Today, the theater, which opened in 1913, is dedicated to classical music and dance including concert recitals, symphonic orchestras, chamber music, classical ballets and choreographic creations.

Manko

Just steps away from Théâtre des Champs is Manko, a plush Peruvian restaurant, cocktail bar and club.

Decades ago, this building housed a sultry jazz club and this spirit of nightlife is still alive today. Channel the cabaret girls of the past and nightclub powerhouses like Ada “Bricktop” Smith and Josephine Baker, whether you go for the ceviche or the trendy club atmosphere.

African American entertainers, following performances at Théâtre des Champs Élysées, hung out at the after-hours club to party and indulge until the sun lit their steps home.

Manko, 15 Avenue Montaigne, 75008 Paris, France

La Coupole

La Couple opened in 1927 and was a favorite of Josephine Baker.

La Couple opened in 1927 and was a favorite of Josephine Baker.

Alain Benainous/Gamm-Rapho/Getty Images

Brasserie La Coupole, a true Art Deco gem, located in the 14th arrondissement, opened in 1927. La Coupole is a piece of Montparnasse’s history where the who’s who of Paris dined and came to be seen.

Known as Josephine Baker’s favorite restaurant, it was here that Baker, the Black Pearl of Paris, appeared with her pet cheetah, Chiquita. Chiquita wore a diamond collar and would perform onstage with Baker, going from the stage to a waiting Rolls-Royce after her performance.

Today, you can enjoy your crepes without the presence of a cheetah, but the old-world elegance is still alive in this famous Parisian brasserie.

La Coupole, 102 Boulevard du Montparnasse 75014, Paris, France

Le Carrousel

Le Carrousel has lived more lives than a chat noir.

Located in the popular Pigalle neighborhood, this building made its debut in 1926 as club Chez Josephine, a gift from Giuseppe Pepito Abatino to Josephine Baker.

In the entrance hangs a plaque.

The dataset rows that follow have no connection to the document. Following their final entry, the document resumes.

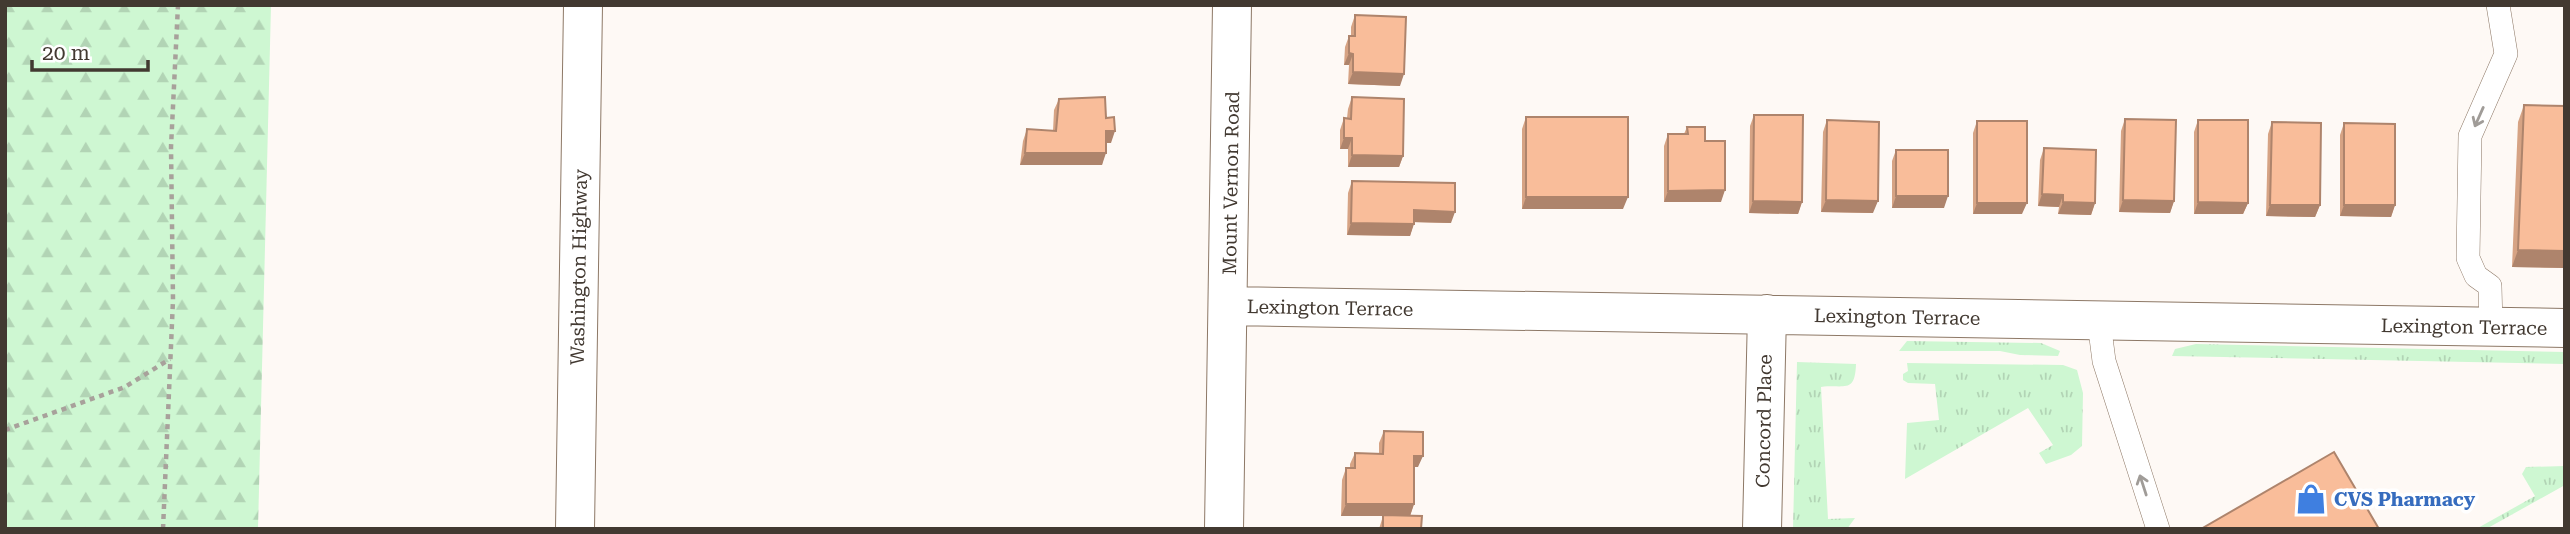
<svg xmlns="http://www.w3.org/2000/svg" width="2570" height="534" font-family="'Roboto Serif',serif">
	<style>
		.grass { fill: url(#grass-tufts) }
		.forest { fill: url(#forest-firs) }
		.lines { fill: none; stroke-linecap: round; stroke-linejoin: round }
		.lane-casing { stroke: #8d7866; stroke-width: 24 }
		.street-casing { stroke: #8d7866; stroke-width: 40 }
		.path { stroke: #a8a19b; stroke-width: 4.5; stroke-dasharray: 5 5; stroke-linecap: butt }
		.lane { stroke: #fff; stroke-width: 23 }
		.street { stroke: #fff; stroke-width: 38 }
		.wall { fill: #d6a384 }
		.shaded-wall { fill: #ae846c }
		.building { fill: #f9bd9a; stroke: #ae846c; stroke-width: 2 }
		.oneway { stroke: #a09c98 }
		.labels { text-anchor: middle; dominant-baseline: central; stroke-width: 7; stroke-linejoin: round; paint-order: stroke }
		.street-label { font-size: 19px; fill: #423931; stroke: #fff }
		.shop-label { font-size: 19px; font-weight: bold; fill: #366cbe; stroke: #fff; text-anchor: start }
	</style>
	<defs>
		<pattern id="grass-tufts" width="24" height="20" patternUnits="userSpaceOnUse" patternTransform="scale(1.75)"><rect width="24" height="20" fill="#cef7d2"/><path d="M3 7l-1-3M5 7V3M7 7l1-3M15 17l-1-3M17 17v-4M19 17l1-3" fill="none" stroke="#b2d4b5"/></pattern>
		<pattern id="forest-firs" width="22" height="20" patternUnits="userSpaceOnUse" patternTransform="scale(1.75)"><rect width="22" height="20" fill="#cef7d2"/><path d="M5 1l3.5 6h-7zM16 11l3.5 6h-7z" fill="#b2d4b5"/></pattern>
	</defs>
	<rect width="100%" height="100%" fill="#fef9f5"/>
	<path class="grass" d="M 1907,341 L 2041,343 L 2060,351 L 2058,356 L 2020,355 L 2000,351 L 1899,351 Z
		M 2196,344 L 2565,352 L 2565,364 L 2172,356 L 2175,349 Z
		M 1797,362 L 1856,364 C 1855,394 1845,384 1821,387 L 1828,519 L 1855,518 L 1847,529 L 1793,529 Z
		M 1907,363 L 2063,365 L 2077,370 L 2083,393 L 2082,446 L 2071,455 L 2046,464 L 2039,453 L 2053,445 L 2028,408 L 1905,479 L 1907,423 L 1939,420 L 1935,384 L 1908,383 L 1903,380 L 1903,374 L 1908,371 Z
		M 2565,466 L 2565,485 L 2486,529 L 2476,529 L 2535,496 L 2522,474 L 2526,467 Z"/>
	<path class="forest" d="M 5,5 L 271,5 L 258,529 L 5,529 Z"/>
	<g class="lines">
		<g class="lane-casing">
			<path id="lane" d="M 2099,322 L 2104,361 L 2158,529
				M 2491,327 L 2490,286 L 2476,276 L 2468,258 L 2470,136 L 2506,54 L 2498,5"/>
		</g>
		<g class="street-casing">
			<path id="street" d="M 1230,306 L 2565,328
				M 575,529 L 583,5
				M 1224,529 L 1232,5
				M 1762,529 L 1767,314"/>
		</g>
		<path class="path" d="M 5,430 L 125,387 L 170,359
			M 163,529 L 173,300 L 171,147 L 178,5"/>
		<use href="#lane" class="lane"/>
		<use href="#street" class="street"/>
	</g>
	<path class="wall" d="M 1355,15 L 1400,86 L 1348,84 L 1349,65 L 1344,65 L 1345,47 L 1349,36 L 1351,36 L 1351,27 Z
		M 1352,97 L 1403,156 L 1399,167 L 1348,167 L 1348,149 L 1340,149 L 1340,130 L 1344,118 L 1347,118 L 1348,109 Z
		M 1059,99 L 1106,118 L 1111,143 L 1106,143 L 1102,165 L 1020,165 L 1023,141 L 1027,129 L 1053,131 L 1054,110 Z
		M 2524,105 L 2565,106 L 2565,268 L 2512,267 L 2518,122 Z
		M 1754,115 L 1802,202 L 1798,214 L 1749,213 L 1750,126 Z
		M 1526,117 L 1623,209 L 1522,209 L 1522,129 Z
		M 2125,119 L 2174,201 L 2170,213 L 2119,212 L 2121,131 Z
		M 1827,120 L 1873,213 L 1821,212 L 1823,132 Z
		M 2198,120 L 2248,203 L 2243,214 L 2194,214 L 2194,132 Z
		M 1977,121 L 2022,214 L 1973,214 L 1973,133 Z
		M 2272,122 L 2320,205 L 2315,217 L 2266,216 L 2268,134 Z
		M 2344,123 L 2395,205 L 2391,217 L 2340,216 L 2340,135 Z
		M 1687,127 L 1705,141 L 1721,202 L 1664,202 L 1664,146 L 1668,134 L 1684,134 Z
		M 2044,148 L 2095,203 L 2091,215 L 2058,214 L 2059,207 L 2038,206 L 2040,160 Z
		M 1896,150 L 1944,208 L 1892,208 L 1892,161 Z
		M 1352,181 L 1451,223 L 1414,222 L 1410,236 L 1347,235 L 1348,193 Z
		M 1384,431 L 1418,467 L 1414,467 L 1414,504 L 1410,516 L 1421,529 L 1379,529 L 1383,516 L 1341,516 L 1342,480 L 1346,468 L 1350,468 L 1350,464 L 1355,453 L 1379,454 L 1379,443 Z"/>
	<path class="shaded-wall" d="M 1357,5 L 1423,5 L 1422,7 Z
		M 1349,53 L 1353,54 L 1349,65 L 1344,65 Z
		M 1353,72 L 1404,74 L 1400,86 L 1348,84 Z
		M 1106,131 L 1115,131 L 1111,143 L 1102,143 Z
		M 1344,138 L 1352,138 L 1348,149 L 1340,149 Z
		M 1025,153 L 1106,153 L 1102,165 L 1020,165 Z
		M 1352,155 L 1403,156 L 1399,167 L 1348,167 Z
		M 1725,190 L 1721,202 L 1664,202 L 1668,191 Z
		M 2042,194 L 2063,195 L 2059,207 L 2038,206 Z
		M 1896,196 L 1948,196 L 1944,208 L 1892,208 Z
		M 1526,197 L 1628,197 L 1623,209 L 1522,209 Z
		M 1826,200 L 1878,201 L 1873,213 L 1821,212 Z
		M 2123,200 L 2174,201 L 2170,213 L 2119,212 Z
		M 1753,201 L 1802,202 L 1798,214 L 1749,213 Z
		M 2063,202 L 2095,203 L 2091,215 L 2058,214 Z
		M 2198,202 L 2248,203 L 2243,214 L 2194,214 Z
		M 1977,203 L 2027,203 L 2022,214 L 1973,214 Z
		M 2270,205 L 2320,205 L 2315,217 L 2266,216 Z
		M 2344,205 L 2395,205 L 2391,217 L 2340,216 Z
		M 1414,210 L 1455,212 L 1451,223 L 1410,222 Z
		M 1351,223 L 1414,224 L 1410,236 L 1347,235 Z
		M 2518,250 L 2565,251 L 2565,268 L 2512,267 Z
		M 1414,456 L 1423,456 L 1418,467 L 1410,467 Z
		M 1346,504 L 1414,504 L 1410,516 L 1341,516 Z"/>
	<path class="building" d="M 1355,15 L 1406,17 L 1404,74 L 1353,72 L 1353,54 L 1349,53 L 1349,36 L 1355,36 Z
		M 1105,97 L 1106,118 L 1114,117 L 1115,131 L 1106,131 L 1106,153 L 1025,153 L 1027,129 L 1056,131 L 1059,99 Z
		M 1352,97 L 1404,99 L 1403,156 L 1352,155 L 1352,138 L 1344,138 L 1344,118 L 1351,119 Z
		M 2524,105 L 2565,106 L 2565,251 L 2518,250 Z
		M 1754,115 L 1803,115 L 1802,202 L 1753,201 Z
		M 1526,117 L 1628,117 L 1628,197 L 1526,197 Z
		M 2125,119 L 2176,120 L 2174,201 L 2123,200 Z
		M 1827,120 L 1879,122 L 1878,201 L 1826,200 Z
		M 2198,120 L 2248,120 L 2248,203 L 2198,202 Z
		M 1977,121 L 2027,121 L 2027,203 L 1977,203 Z
		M 2272,122 L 2321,123 L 2320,205 L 2270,205 Z
		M 2344,123 L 2395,124 L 2395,205 L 2344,205 Z
		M 1687,127 L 1705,127 L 1705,141 L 1725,141 L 1725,190 L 1668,191 L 1668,134 L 1688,134 Z
		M 2044,148 L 2096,150 L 2095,203 L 2063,202 L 2063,195 L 2042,194 Z
		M 1896,150 L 1948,150 L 1948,196 L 1896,196 Z
		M 1352,181 L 1455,183 L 1455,212 L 1414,210 L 1414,224 L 1351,223 Z
		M 1384,431 L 1423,432 L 1423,456 L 1414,456 L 1414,504 L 1346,504 L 1346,468 L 1355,468 L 1355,453 L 1383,454 Z
		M 2334,452 L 2379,529 L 2201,529 Z
		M 1383,515 L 1422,516 L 1421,529 L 1383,529 Z"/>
	<defs><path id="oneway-shaft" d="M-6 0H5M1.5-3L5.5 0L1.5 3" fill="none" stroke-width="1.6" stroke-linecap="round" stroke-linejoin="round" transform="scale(1.75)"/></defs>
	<g class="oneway">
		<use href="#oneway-shaft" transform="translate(2479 117) rotate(114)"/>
		<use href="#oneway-shaft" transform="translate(2143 485) rotate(-108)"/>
	</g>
	<defs>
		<g id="shop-bare" transform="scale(2.415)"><path d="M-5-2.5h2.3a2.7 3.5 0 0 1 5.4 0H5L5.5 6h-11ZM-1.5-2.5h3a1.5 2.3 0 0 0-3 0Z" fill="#3f7fe0" stroke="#fff" stroke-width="2.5" paint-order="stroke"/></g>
	</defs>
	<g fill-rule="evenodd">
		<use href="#shop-bare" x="2311" y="499"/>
	</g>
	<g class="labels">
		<g class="street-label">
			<text transform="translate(1231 183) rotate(-89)">Mount Vernon Road</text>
			<text transform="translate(579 267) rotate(-89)">Washington Highway</text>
			<text transform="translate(1330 308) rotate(1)">Lexington Terrace</text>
			<text transform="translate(1897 317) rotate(1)">Lexington Terrace</text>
			<text transform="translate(2464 327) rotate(1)">Lexington Terrace</text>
			<text transform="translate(1764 421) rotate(-89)">Concord Place</text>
		</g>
		<g class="shop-label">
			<text x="2334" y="499">CVS Pharmacy</text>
		</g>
	</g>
	<rect width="2570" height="534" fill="none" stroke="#423931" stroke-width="14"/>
	<path d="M32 60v10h116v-10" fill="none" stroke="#423931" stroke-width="3.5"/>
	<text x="42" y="60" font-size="21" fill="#423931" stroke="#ffffff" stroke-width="5" paint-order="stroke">20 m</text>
</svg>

Celebrating the rich and lasting legacy of the world-renowned entertainer, it reads, “Here Josephine Baker, music hall artist, civil rights activist, held a cabaret from 1926 to 1928 promoting the fusion of jazz and Afro-American culture.”

Despite its many transformations through the years, the spirit of cabaret lives on in this contemporary restaurant. It’s now an intimate place to enjoy a drink or delicious truffle croquets with friends before partying the night away in the red-light district just steps away.

Caveau de la Huchette

Caveau de la Huchette opened in 1947.

Caveau de la Huchette opened in 1947.

Shutterstock

Le Caveau de la Huchette is a jazz club located in the Latin Quarter of Paris. The building dates to the 16th century and owners claim it was once used as a secret lodge for masons. If nothing else, its intimate cellar vibe lets you know it had a life long before it became a Paris hotspot.

Opened in 1947, energetic clubs like this one kept jazz alive as musical tastes shifted overseas. In Paris, African American performers were still able to enchant the city’s crowds and make a living with the riveting sounds.

Today, the club continues to be a prominent spot for Parisian nightlife where big names in jazz and up and comers take the stage nightly. Filmmakers also find inspiration here; the club was recently showcased in the Oscar-winning film “La La Land.”

When asked, “Why did you choose France?,” James Baldwin responded, “It wasn’t so much a matter of choosing France — it was a matter of getting out of America. I didn’t know what was going to happen to me in France, but I knew what was going to happen to me in New York.”

We now know part of what happened in the City of Light was a legacy of freedom and creative expression, still alive today.